Dalam studi interdisipliner, perangkat wearable yang mengkombinasikan sensor accelerometer dan PPG (untuk heart rate dan SpO₂) serta sensor suhu kulit dan gerakan, berhasil mencatat perubahan pola fisiologis saat fase pre-iktal. Sebuah jurnal melakukan riset untuk mengembangkan algoritma real-time yang mengenali lonjakan akselerasi ≥ 23,4 m/s², detak jantung naik ≥ 10 bpm dari baseline, SpO₂ turun < 90%, serta getaran tubuh di frekuensi tertentu dapat mendeteksi ini menunjukkan potensi solid untuk peringatan dini kejang dan risiko SUDEP.
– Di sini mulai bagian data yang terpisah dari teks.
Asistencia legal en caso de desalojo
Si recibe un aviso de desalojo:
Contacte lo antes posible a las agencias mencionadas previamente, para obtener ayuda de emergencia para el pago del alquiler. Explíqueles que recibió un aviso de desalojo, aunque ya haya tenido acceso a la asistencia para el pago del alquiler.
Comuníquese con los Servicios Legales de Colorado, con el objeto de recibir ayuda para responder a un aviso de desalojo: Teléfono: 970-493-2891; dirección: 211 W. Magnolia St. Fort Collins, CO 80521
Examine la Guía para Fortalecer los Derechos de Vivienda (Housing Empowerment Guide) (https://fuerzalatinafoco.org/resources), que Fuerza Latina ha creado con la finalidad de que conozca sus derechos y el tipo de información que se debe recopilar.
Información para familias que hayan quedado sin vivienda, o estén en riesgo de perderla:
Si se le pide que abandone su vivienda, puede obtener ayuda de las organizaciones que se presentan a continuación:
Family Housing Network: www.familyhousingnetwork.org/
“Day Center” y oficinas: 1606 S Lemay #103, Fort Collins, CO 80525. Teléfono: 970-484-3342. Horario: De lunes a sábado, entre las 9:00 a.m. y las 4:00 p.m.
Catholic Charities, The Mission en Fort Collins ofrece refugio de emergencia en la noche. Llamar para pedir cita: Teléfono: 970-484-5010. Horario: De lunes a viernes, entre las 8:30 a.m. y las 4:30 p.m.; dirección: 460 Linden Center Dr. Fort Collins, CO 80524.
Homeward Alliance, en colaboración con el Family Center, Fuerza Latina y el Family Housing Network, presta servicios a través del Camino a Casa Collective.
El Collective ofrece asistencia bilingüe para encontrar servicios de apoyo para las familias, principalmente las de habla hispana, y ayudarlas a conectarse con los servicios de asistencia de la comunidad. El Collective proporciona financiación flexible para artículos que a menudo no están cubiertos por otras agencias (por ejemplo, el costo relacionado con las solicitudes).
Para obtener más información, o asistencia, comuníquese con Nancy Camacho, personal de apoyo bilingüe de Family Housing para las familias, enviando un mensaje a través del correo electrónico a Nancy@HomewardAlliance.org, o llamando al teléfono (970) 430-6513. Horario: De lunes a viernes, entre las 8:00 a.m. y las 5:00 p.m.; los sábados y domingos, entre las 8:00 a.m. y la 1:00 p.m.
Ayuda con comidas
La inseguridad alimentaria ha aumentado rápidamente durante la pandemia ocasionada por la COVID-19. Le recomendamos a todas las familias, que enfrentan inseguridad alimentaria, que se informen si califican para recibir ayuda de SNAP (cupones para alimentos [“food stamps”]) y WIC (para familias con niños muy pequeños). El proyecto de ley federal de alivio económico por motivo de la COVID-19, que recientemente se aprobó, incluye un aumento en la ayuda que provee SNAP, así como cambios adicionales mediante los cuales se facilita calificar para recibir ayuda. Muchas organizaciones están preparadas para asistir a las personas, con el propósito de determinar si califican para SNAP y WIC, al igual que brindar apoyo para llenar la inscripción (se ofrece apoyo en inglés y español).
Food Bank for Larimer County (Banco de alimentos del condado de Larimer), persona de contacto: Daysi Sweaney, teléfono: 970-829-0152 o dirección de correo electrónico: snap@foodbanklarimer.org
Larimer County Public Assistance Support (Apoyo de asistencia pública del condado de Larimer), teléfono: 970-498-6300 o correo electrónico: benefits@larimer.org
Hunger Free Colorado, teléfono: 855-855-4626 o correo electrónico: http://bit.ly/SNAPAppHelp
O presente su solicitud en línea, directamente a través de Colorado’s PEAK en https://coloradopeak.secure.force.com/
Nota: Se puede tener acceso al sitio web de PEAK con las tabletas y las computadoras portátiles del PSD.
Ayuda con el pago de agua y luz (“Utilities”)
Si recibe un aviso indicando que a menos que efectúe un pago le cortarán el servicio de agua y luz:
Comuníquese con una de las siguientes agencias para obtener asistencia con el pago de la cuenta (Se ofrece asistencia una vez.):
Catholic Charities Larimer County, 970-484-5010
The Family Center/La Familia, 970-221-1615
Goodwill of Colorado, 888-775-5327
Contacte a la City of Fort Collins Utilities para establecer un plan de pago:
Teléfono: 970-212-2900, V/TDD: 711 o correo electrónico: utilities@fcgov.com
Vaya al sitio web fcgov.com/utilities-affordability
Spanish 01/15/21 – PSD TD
Sistem SeiZen dengan wearable smartband, setiap data fisiologis dikirim ke aplikasi mobile lewat BLE dan diproses oleh algoritma Machine Learning (ML). Machine Learning ini dilatih pada kumpulan data longitudinal pasien epilepsi, untuk mempelajari pola karakteristik fase sebelum kejang dan risiko kardiorespirasi. Model ML tersebut menggabungkan fitur-fitur seperti durasi akselerasi abnormal, penurunan HRV, saturasi oksigen rendah, dan peningkatan suhu kulit, yang semuanya dikaitkan dengan gangguan otonom dan gangguan pernapasan pasca kejang serta faktor-faktor kunci dalam mekanisme SUDEP.
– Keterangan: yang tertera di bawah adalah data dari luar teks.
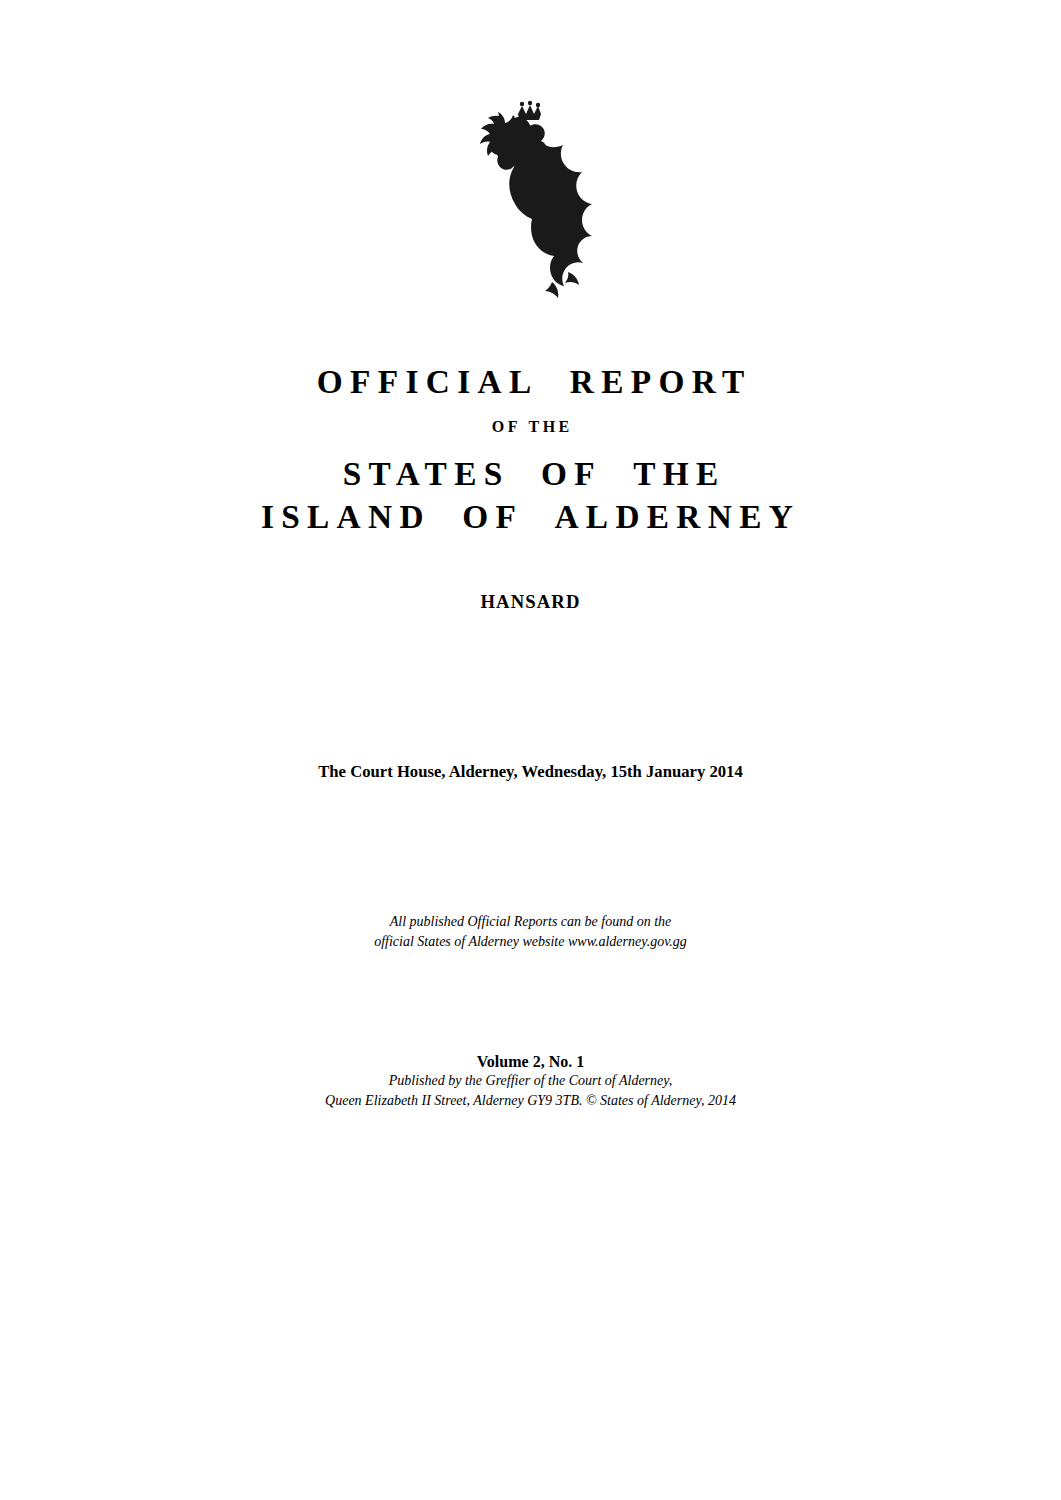OFFICIAL REPORT
OF THE
STATES OF THE
ISLAND OF ALDERNEY
HANSARD
The Court House, Alderney, Wednesday, 15th January 2014
All published Official Reports can be found on the
official States of Alderney website www.alderney.gov.gg
Volume 2, No. 1
Published by the Greffier of the Court of Alderney,
Queen Elizabeth II Street, Alderney GY9 3TB. © States of Alderney, 2014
Hasil eksperimen awal menunjukkan bahwa model prediksi ini mampu memberikan peringatan risiko SUDEP hingga beberapa menit sebelum fase kritis. Dalam uji coba simulasi, sensitivitas mencapai > 90 % dan spesifisitas mendekati 88–92 %, selaras dengan performa algoritma prediksi kejang multimodal dari riset terkini . AI juga mampu mengidentifikasi pola Ictal tachycardia dan bradycardia (bila detak jantung turun drastis) sebagai ciri khas perubahan otonom pada pasien berisiko tinggi.
Selanjutnya, embedding LLM dalam aplikasi mobile memperkaya sistem dengan rekomendasi respons berbasis skenario seperti memposisikan pasien miring-samping, memastikan jalan napas terbuka, atau memberitahu kontak darurat. Ini mirip dengan manfaat alarm automatis yang didapati di studi Nightwatch, Empatica, dan Epi-Care yang membantu mengurangi cedera terkait kejang hingga sekitar 30 % .
Kesimpulannya, integrasi sensor fisiologis dalam sistem SeiZen yang memantau detak jantung, SpO₂, suhu kulit, dan gerakan real-time, digabungkan dengan algoritma AI canggih dan sistem terbukti memungkinkan prediksi dini SUDEP. Hal ini bukan hanya meningkatkan potensi intervensi cepat oleh keluarga atau tenaga medis, tapi juga mampu mengurangi kematian mendadak serta cedera serius akibat kejang, khususnya di negara dengan akses terbatas seperti Indonesia. Validasi klinis skala besar terhadap sistem ini menjadi langkah awal yang esensial untuk memastikan keamanannya dan mempercepat implementasi nasional.